Situated hundreds of miles from any other settlement, deep within the inhospitable desert of northern Kenya where only thorn bushes grow, Dadaab is a city like no other. Its buildings are made from mud, sticks, or plastic. Its entire economy is grey. And its citizens survive on rations and luck. Over the course of four years, Ben Rawlence became a firsthand witness to a strange and desperate place, getting to know many of those who had come seeking sanctuary. Among them are Guled, a former child soldier who lives for football; Nisho, who scrapes an existence by pushing a wheelbarrow and dreaming of riches; Tawane, the indomitable youth leader; and Kheyro, a student whose future hangs upon her education.
In City of Thorns, Rawlence interweaves the stories of nine individuals to show what life is like in the camp, sketching the wider political forces that keep the refugees trapped. Lucid, vivid, and illuminating, City of Thorns is an urgent human story with deep international repercussions, brought to life through the people who call Dabaab home.
Review
"[An] ambitious, morally urgent new book." The New York Times
Review
“The most absorbing book in recent memory about life in a refugee camp....Mr. Rawlence’s major feat is stripping away the anonymity....He transforms its denizens from faceless victims into three-dimensional human beings.

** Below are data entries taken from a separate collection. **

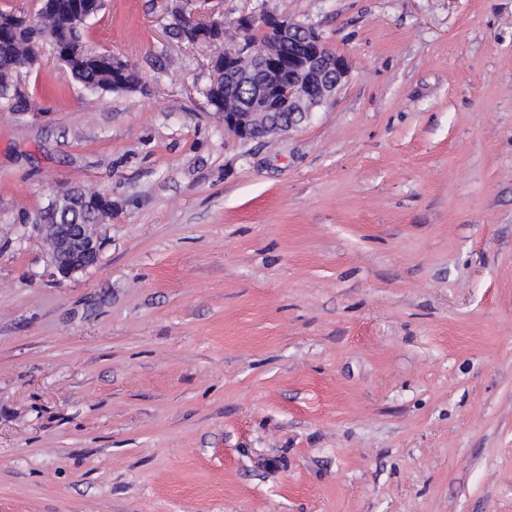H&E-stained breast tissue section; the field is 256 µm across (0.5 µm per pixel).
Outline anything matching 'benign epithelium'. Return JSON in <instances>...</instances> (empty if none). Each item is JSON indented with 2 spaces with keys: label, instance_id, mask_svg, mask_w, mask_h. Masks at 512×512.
I'll return each instance as SVG.
<instances>
[{
  "label": "benign epithelium",
  "instance_id": "7a95c632",
  "mask_svg": "<svg viewBox=\"0 0 512 512\" xmlns=\"http://www.w3.org/2000/svg\"><path fill=\"white\" fill-rule=\"evenodd\" d=\"M104 0H81L67 14L68 26L78 29L97 14ZM180 22L176 35L181 41L194 43L216 32V20L189 7L187 0H177L171 8ZM262 22L271 35L262 49L241 47L226 50L219 65H211V80L229 92L237 85H252V99L247 112H224V130L244 141H258L272 134L298 127L311 116L312 110L332 96L349 73L346 59L327 47L310 26L265 15ZM288 36L293 49L286 55L277 53L279 37ZM75 212L112 211L109 195L92 194L83 189H60L49 206L41 212L32 228L45 234L44 217L58 211L61 204ZM99 224H56L49 249L50 266L63 277H70L95 265L102 249Z\"/></svg>",
  "mask_w": 512,
  "mask_h": 512
}]
</instances>
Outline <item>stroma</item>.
<instances>
[{
  "label": "stroma",
  "mask_w": 512,
  "mask_h": 512,
  "mask_svg": "<svg viewBox=\"0 0 512 512\" xmlns=\"http://www.w3.org/2000/svg\"><path fill=\"white\" fill-rule=\"evenodd\" d=\"M107 0L90 92L0 99V512H512V0ZM245 14L350 72L245 143L197 93ZM107 193L97 265L23 227ZM174 5L171 8V15L174 20H179L180 30L176 35H173L181 41L188 43H194L202 39H209L213 33L216 32L217 27L214 23L220 22L219 19H210L203 14H199L196 10L190 9V3L188 1H174ZM222 28L217 30L216 37L219 41L224 40V23L222 22Z\"/></svg>",
  "instance_id": "1"
}]
</instances>
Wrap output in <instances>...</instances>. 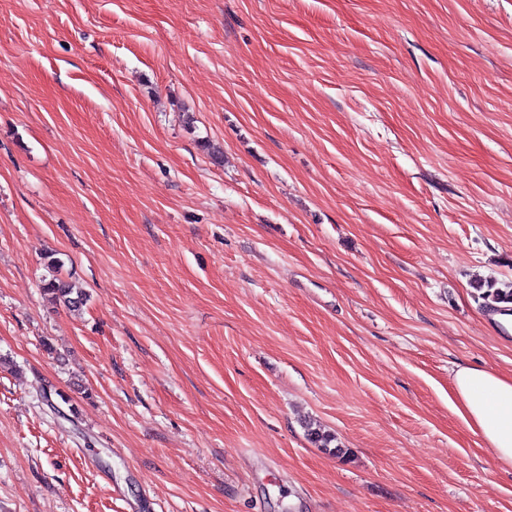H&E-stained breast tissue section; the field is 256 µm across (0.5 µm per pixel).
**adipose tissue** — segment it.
Returning a JSON list of instances; mask_svg holds the SVG:
<instances>
[{
  "label": "adipose tissue",
  "mask_w": 512,
  "mask_h": 512,
  "mask_svg": "<svg viewBox=\"0 0 512 512\" xmlns=\"http://www.w3.org/2000/svg\"><path fill=\"white\" fill-rule=\"evenodd\" d=\"M453 392L451 410L499 462L512 465V376L461 366L453 375Z\"/></svg>",
  "instance_id": "adipose-tissue-1"
}]
</instances>
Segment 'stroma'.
Masks as SVG:
<instances>
[{
    "label": "stroma",
    "instance_id": "stroma-1",
    "mask_svg": "<svg viewBox=\"0 0 512 512\" xmlns=\"http://www.w3.org/2000/svg\"><path fill=\"white\" fill-rule=\"evenodd\" d=\"M478 276L512 0H0V512H512ZM43 292L53 302L63 303L68 308H80L87 301V294L67 280L52 276L43 281ZM453 392L451 410L499 462L512 465V376L461 366L453 375ZM304 428L306 435L309 439L317 446V448H323L329 453H334L336 456L346 455L347 450L342 448L337 442L336 437L331 432L325 430L315 422H305Z\"/></svg>",
    "mask_w": 512,
    "mask_h": 512
}]
</instances>
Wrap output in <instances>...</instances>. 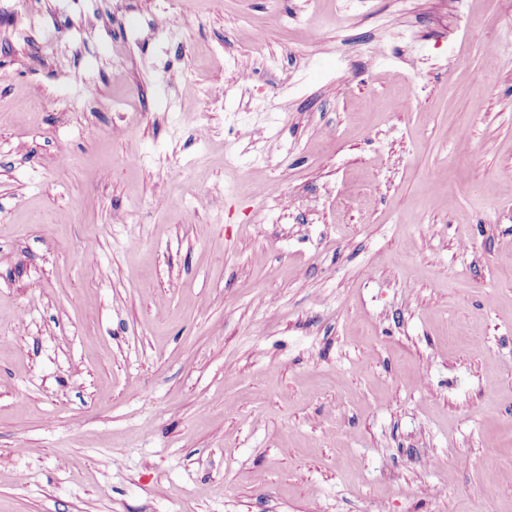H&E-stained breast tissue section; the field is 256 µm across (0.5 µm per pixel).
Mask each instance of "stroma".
Returning a JSON list of instances; mask_svg holds the SVG:
<instances>
[{"mask_svg":"<svg viewBox=\"0 0 512 512\" xmlns=\"http://www.w3.org/2000/svg\"><path fill=\"white\" fill-rule=\"evenodd\" d=\"M487 507L512 0H0V512Z\"/></svg>","mask_w":512,"mask_h":512,"instance_id":"obj_1","label":"stroma"}]
</instances>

Along the way, Dadaab emerges from the ever-present heat and dust to become much more than a refugee camp.” Howard French, The Wall Street Journal
Review
"[A] remarkable book...Like Dadaab itself, the story has no conclusion. It is a portrait, beautifully and movingly painted. And it is more than that. At a time when newspapers are filled with daily images of refugees arriving in boats on Europe’s shores, when politicians and governments grapple with solutions to migration and erect ever larger walls and fences, it is an important reminder that a vast majority of the world’s refugees never get as far as a boat or a border of the developed world. They remain, like the inhabitants of Dadaab, in an indefinite limbo of penury and fear, unwanted and largely forgotten.” Caroline Moorehead, The New York Times Book Review
About the Author
Ben Rawlence's first book Radio Congo was published to critical acclaim by One World in 2012 and chosen by the Economist as a Book of the Year. A graduate of SOAS and the University of Chicago, Ben has dedicated much of the past ten years to working as a researcher for Human Rights Watch. Ben is a frequent contributor to BBC Radio 4's From Our Own Correspondent, and has written for a wide range of publications including the Guardian, the London Review of Books and Prospect, as well as a panellist at the Frontline Club, Chatham House, the Royal Africa Society and the US Council on Foreign Relations.